To classify toxicity (2), messages are converted to numerical representations of their respective toxicity level. For this task, we use Google and Jigsaw’s Perspective API [11], which returns a probabilistic score, but any measurement approach yielding a sufficiently fine-grained continuous result is feasible.

In the following step (3), each entity vector of toxicity scores (i.e. the complete toxic performance of a single communicating agent) is re-sampled so that all have an equal sampling rate. This is a requirement of IDTxl’s estimation algorithm as it was implemented at the time of publication. The re-sampling strategy should be tailored to an understanding of the expected causal dynamics of the social media platform under study (see the next section for an applied example). The result of this step is an array of equally sampled toxicity vectors, with each representing the level of toxic performance exhibited by a single agent over time.

To estimate network toxicity (4), the resultant array of re-sampled toxicity vectors are provided as input to IDTxl’s mTE algorithm to estimate the frequency with which statistically significant toxicity transfers took place between observed agents. To do this, processes must first be chunked into time-limited slices. The length of these slices should be as short as possible (since the number of slices determines the maximum number of times that a transfer event can be detected; more slices allows for clearer differentiation between estimated relationships) while remaining long enough to provide sufficient information for detection of linear or non-linear effects, depending on the estimator settings used. Key configuration options include: (i) the choice of linear (less sensitive, but faster) or non-linear (more sensitive, but slower) estimator, (ii) specification of the minimum and maximum lags (how far in the past to measure transfer effects within each slice), and (iii) critical alpha levels for all statistical tests. Once estimation is complete, the slices are aggregated to produce a toxicity network, where each node (\(n_i\)) represents a communicating agent and each edge (\(e_{ij}\)) represents a toxicity transfer relationship between \(n_i\) and \(n_j\), weighted by the (relative) frequency with which statistically significant transfers of toxicity took place (\(w_{ij}\)).

Attributes of the NTA approach

The NTA approach to studying toxicity propagation differs fundamentally from a contagion-based approach in that it is ‘flow-based’ rather than agent-based. Whereas the latter essentially asks which combination of agent properties (states) best describes the onward transmission of toxicity given a predefined (known) network structure, this flow-based approach induces the temporal relationships between toxicity ‘streams’ as they emerge from potentially communicating entities within a network of an undefined structure. This abstraction away from agents and towards information-flows represents a shift towards studying online environments as complex ecosystems, comprising mixed social and technical elements that interact at different scales to produce emergent outcomes.

DATA TO EXAMINE:
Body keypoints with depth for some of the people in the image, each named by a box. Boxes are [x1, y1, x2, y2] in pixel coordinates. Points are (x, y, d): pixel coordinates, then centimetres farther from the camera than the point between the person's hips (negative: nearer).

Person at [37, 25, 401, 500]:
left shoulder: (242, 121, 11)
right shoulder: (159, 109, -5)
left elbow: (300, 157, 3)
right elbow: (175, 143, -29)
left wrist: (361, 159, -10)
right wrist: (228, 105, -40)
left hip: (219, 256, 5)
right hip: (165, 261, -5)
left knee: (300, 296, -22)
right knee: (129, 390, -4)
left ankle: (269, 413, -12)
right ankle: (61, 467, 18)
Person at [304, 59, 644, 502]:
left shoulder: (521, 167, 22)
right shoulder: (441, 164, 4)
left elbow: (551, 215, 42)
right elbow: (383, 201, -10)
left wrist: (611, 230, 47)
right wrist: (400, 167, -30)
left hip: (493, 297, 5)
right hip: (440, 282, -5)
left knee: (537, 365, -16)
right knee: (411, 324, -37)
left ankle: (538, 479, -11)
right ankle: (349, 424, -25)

...

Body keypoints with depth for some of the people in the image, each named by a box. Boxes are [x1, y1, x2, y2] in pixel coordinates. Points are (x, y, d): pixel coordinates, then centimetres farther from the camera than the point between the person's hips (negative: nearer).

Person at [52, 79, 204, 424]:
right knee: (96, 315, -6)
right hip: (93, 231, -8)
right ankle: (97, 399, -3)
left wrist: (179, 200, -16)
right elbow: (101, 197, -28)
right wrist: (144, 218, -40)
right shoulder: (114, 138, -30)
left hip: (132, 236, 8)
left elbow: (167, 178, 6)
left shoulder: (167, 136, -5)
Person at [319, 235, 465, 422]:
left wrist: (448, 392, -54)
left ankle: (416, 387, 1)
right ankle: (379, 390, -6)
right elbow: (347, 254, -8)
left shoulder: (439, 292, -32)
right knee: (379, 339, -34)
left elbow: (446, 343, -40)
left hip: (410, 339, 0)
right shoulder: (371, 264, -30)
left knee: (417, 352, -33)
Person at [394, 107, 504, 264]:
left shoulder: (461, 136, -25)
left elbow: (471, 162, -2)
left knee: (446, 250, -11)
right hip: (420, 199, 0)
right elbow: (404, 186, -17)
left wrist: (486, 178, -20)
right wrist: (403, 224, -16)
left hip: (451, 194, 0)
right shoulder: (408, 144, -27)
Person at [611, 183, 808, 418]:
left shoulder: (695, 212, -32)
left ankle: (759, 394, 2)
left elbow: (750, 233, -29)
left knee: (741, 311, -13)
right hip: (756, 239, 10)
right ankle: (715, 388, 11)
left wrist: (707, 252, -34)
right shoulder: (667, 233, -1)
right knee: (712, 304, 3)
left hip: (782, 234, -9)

...

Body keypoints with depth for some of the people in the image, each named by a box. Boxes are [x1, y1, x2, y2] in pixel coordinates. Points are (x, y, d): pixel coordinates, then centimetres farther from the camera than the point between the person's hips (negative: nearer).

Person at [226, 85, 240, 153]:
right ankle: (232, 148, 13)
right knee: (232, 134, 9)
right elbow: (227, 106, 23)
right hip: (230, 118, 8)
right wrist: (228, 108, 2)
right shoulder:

WHAT YOU HAVE TO DO:
Answer these questions about the text on network toxicity analysis:
(a) Which API converts messages into toxicity scores?
(b) Why must every entity vector of toxicity scores be re-sampled to an equal sampling rate?
(c) How does the NTA approach differ fundamentally from a contagion-based approach?
The records have no connection to the text.

RESULT:
(a) Google and Jigsaw's Perspective API.
(b) IDTxl's estimation algorithm, as it was implemented at the time of publication, requires it.
(c) The NTA approach is flow-based rather than agent-based.